— REQUEST —
Scan the entries line by line and return those with "protección".
━━━━━━━━━━━━━━━━
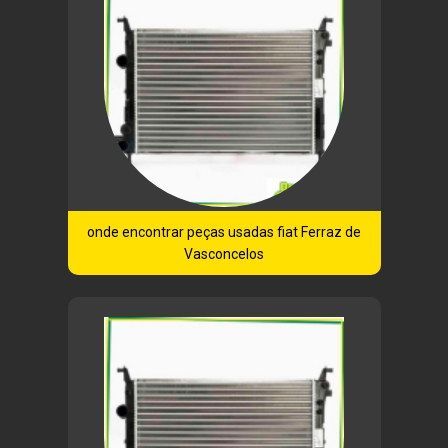
onde encontrar peças usadas fiat Ferraz de
Vasconcelos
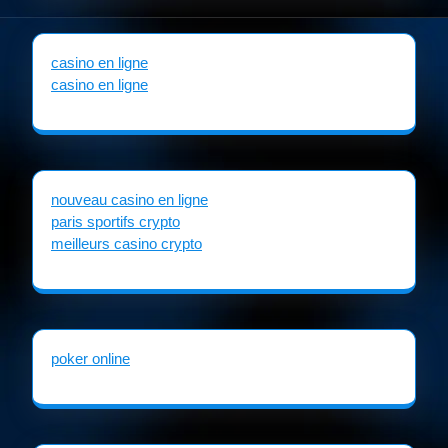
casino en ligne
casino en ligne
nouveau casino en ligne
paris sportifs crypto
meilleurs casino crypto
poker online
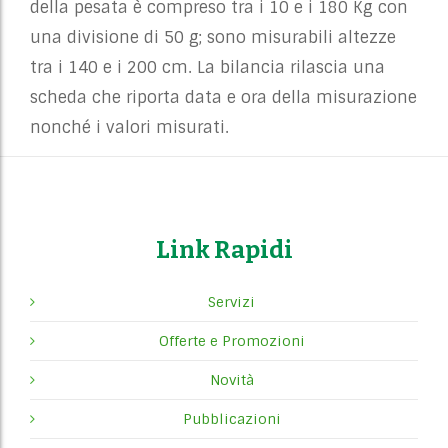
della pesata è compreso tra i 10 e i 180 Kg con
una divisione di 50 g; sono misurabili altezze
tra i 140 e i 200 cm. La bilancia rilascia una
scheda che riporta data e ora della misurazione
nonché i valori misurati.
Link Rapidi
Servizi
Offerte e Promozioni
Novità
Pubblicazioni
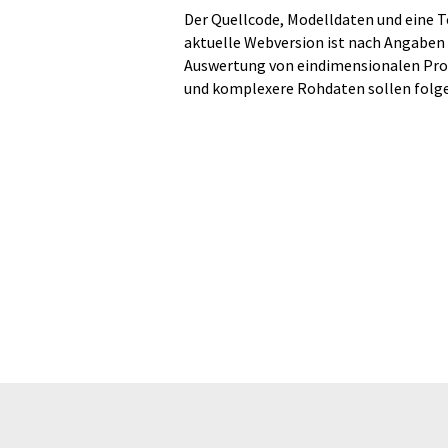
Der Quellcode, Modelldaten und eine T
aktuelle Webversion ist nach Angaben 
Auswertung von eindimensionalen Pr
und komplexere Rohdaten sollen folg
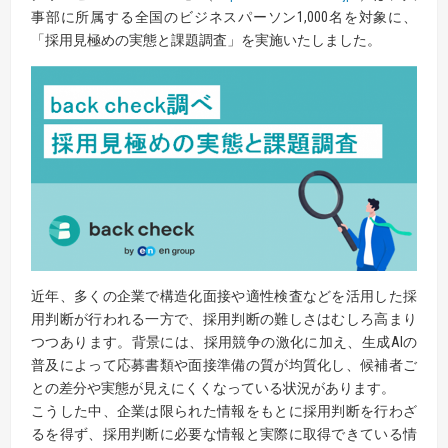
事部に所属する全国のビジネスパーソン1,000名を対象に、
「採用見極めの実態と課題調査」を実施いたしました。
近年、多くの企業で構造化面接や適性検査などを活用した採
用判断が行われる一方で、採用判断の難しさはむしろ高まり
つつあります。背景には、採用競争の激化に加え、生成AIの
普及によって応募書類や面接準備の質が均質化し、候補者ご
との差分や実態が見えにくくなっている状況があります。
こうした中、企業は限られた情報をもとに採用判断を行わざ
るを得ず、採用判断に必要な情報と実際に取得できている情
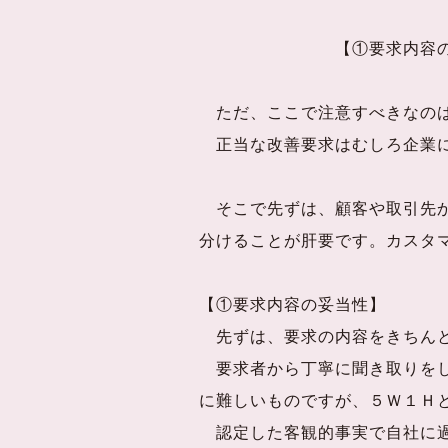
【①要求内容の妥当性】✖
ただ、ここで注意すべきなのは
正当な改善要求はむしろ企業に
そこで先ずは、顧客や取引先か
分けることが肝要です。カスタ
【①要求内容の妥当性】
先ずは、要求の内容をきちんと
要求者から丁寧に聞き取りをし
に難しいものですが、５Ｗ１Ｈ
認定した客観的事実で自社に過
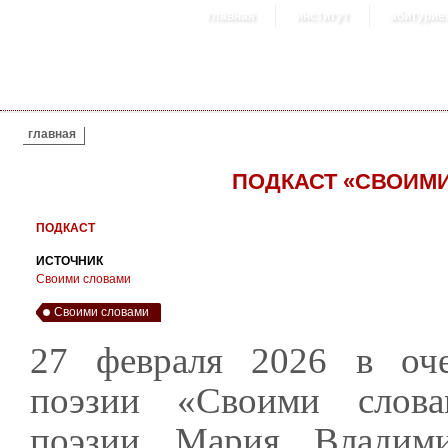
главная
институт
абитурие
ВЫ ЗДЕСЬ
главная
ПОДКАСТ «СВОИМИ
ПОДКАСТ
ИСТОЧНИК
Своими словами
Своими словами
27 февраля 2026 в оче
поэзии «Своими слова
поэзии Мария Владими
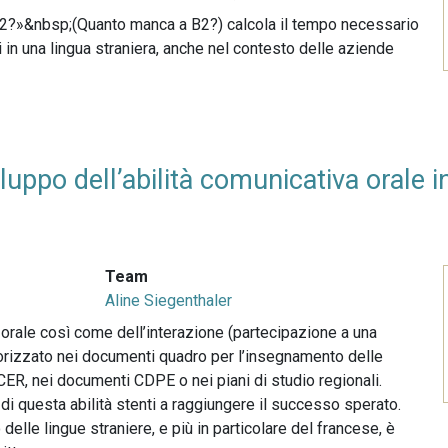
B2?»&nbsp;(Quanto manca a B2?) calcola il tempo necessario
i in una lingua straniera, anche nel contesto delle aziende
uppo dell’abilità comunicativa orale in
Team
Aline Siegenthaler
orale così come dell’interazione (partecipazione a una
rizzato nei documenti quadro per l’insegnamento delle
QCER, nei documenti CDPE o nei piani di studio regionali.
i questa abilità stenti a raggiungere il successo sperato.
elle lingue straniere, e più in particolare del francese, è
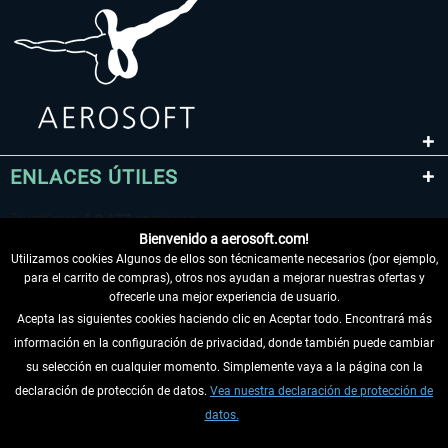
ENLACES ÚTILES
Bienvenido a aerosoft.com!
Utilizamos cookies Algunos de ellos son técnicamente necesarios (por ejemplo,
para el carrito de compras), otros nos ayudan a mejorar nuestras ofertas y
ofrecerle una mejor experiencia de usuario.
Acepta las siguientes cookies haciendo clic en Aceptar todo. Encontrará más
información en la configuración de privacidad, donde también puede cambiar
DESISTIR DEL CONTRATO
su selección en cualquier momento. Simplemente vaya a la página con la
declaración de protección de datos.
Vea nuestra declaración de protección de
INFORMACIÓN
datos.
NO SE PIERDA LAS ÚLTIMAS NOTICIAS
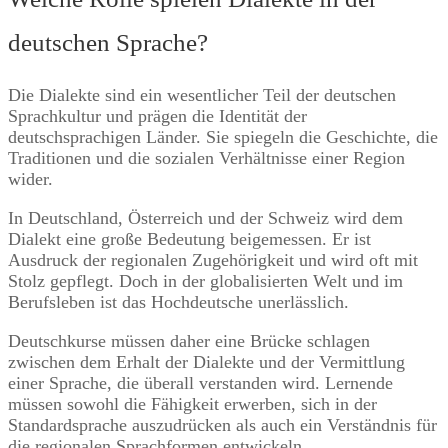
deutschen Sprache?
Die Dialekte sind ein wesentlicher Teil der deutschen
Sprachkultur und prägen die Identität der
deutschsprachigen Länder. Sie spiegeln die Geschichte, die
Traditionen und die sozialen Verhältnisse einer Region
wider.
In Deutschland, Österreich und der Schweiz wird dem
Dialekt eine große Bedeutung beigemessen. Er ist
Ausdruck der regionalen Zugehörigkeit und wird oft mit
Stolz gepflegt. Doch in der globalisierten Welt und im
Berufsleben ist das Hochdeutsche unerlässlich.
Deutschkurse müssen daher eine Brücke schlagen
zwischen dem Erhalt der Dialekte und der Vermittlung
einer Sprache, die überall verstanden wird. Lernende
müssen sowohl die Fähigkeit erwerben, sich in der
Standardsprache auszudrücken als auch ein Verständnis für
die regionalen Sprachformen entwickeln.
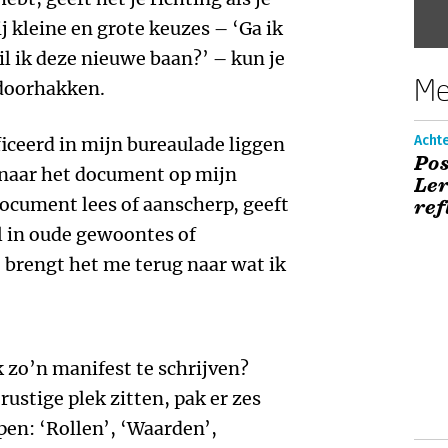
 kleine en grote keuzes – ‘Ga ik
il ik deze nieuwe baan?’ – kun je
Me
 doorhakken.
Acht
ficeerd in mijn bureaulade liggen
Pos
 naar het document op mijn
Ler
 document lees of aanscherp, geeft
ref
al in oude gewoontes of
 brengt het me terug naar wat ik
ok zo’n manifest te schrijven?
ustige plek zitten, pak er zes
pen: ‘Rollen’, ‘Waarden’,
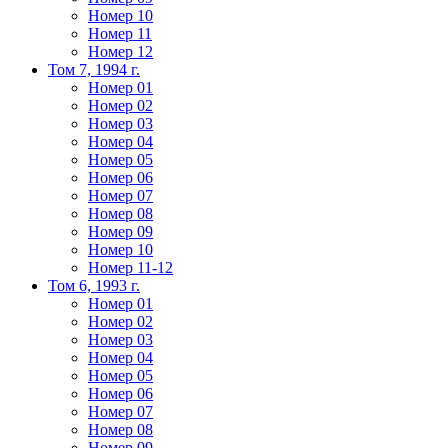
Номер 10
Номер 11
Номер 12
Том 7, 1994 г.
Номер 01
Номер 02
Номер 03
Номер 04
Номер 05
Номер 06
Номер 07
Номер 08
Номер 09
Номер 10
Номер 11-12
Том 6, 1993 г.
Номер 01
Номер 02
Номер 03
Номер 04
Номер 05
Номер 06
Номер 07
Номер 08
Номер 09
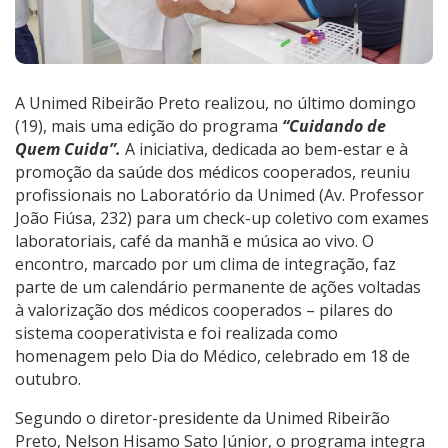
A Unimed Ribeirão Preto realizou, no último domingo
(19), mais uma edição do programa
“Cuidando de
Quem Cuida”
.
A iniciativa, dedicada ao bem-estar e à
promoção da saúde dos médicos cooperados, reuniu
profissionais no Laboratório da Unimed (Av. Professor
João Fiúsa, 232) para um check-up coletivo com exames
laboratoriais, café da manhã e música ao vivo. O
encontro, marcado por um clima de integração, faz
parte de um calendário permanente de ações voltadas
à valorização dos médicos cooperados – pilares do
sistema cooperativista e foi realizada como
homenagem pelo Dia do Médico, celebrado em 18 de
outubro.
Segundo o diretor-presidente da Unimed Ribeirão
Preto, Nelson Hisamo Sato Júnior, o programa integra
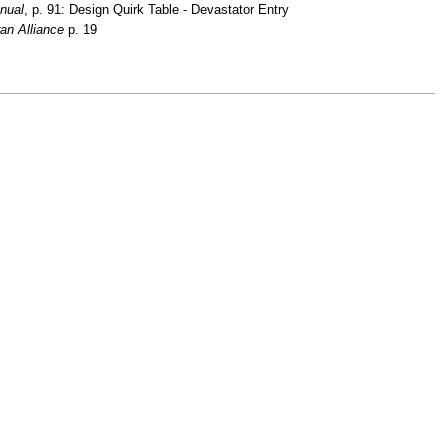
nual
, p. 91: Design Quirk Table - Devastator Entry
an Alliance
p. 19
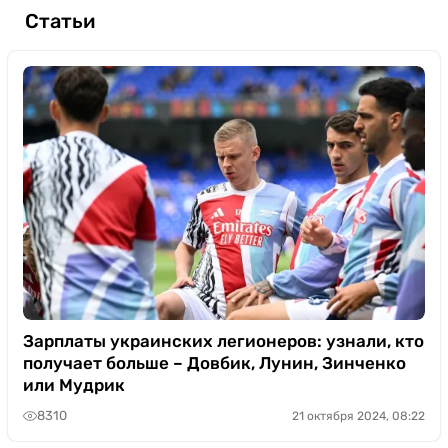
Статьи
Зарплаты украинских легионеров: узнали, кто
получает больше – Довбик, Лунин, Зинченко
или Мудрик
8310
21 октября 2024, 08:22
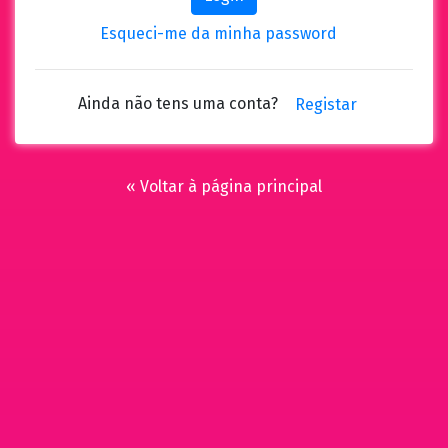
Esqueci-me da minha password
Ainda não tens uma conta?
Registar
« Voltar à página principal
━━━━━━━━━━━━━━━━
— RESULT OF THE TASK —
declaración de protección de datos.
Vea nuestra declaración de protección de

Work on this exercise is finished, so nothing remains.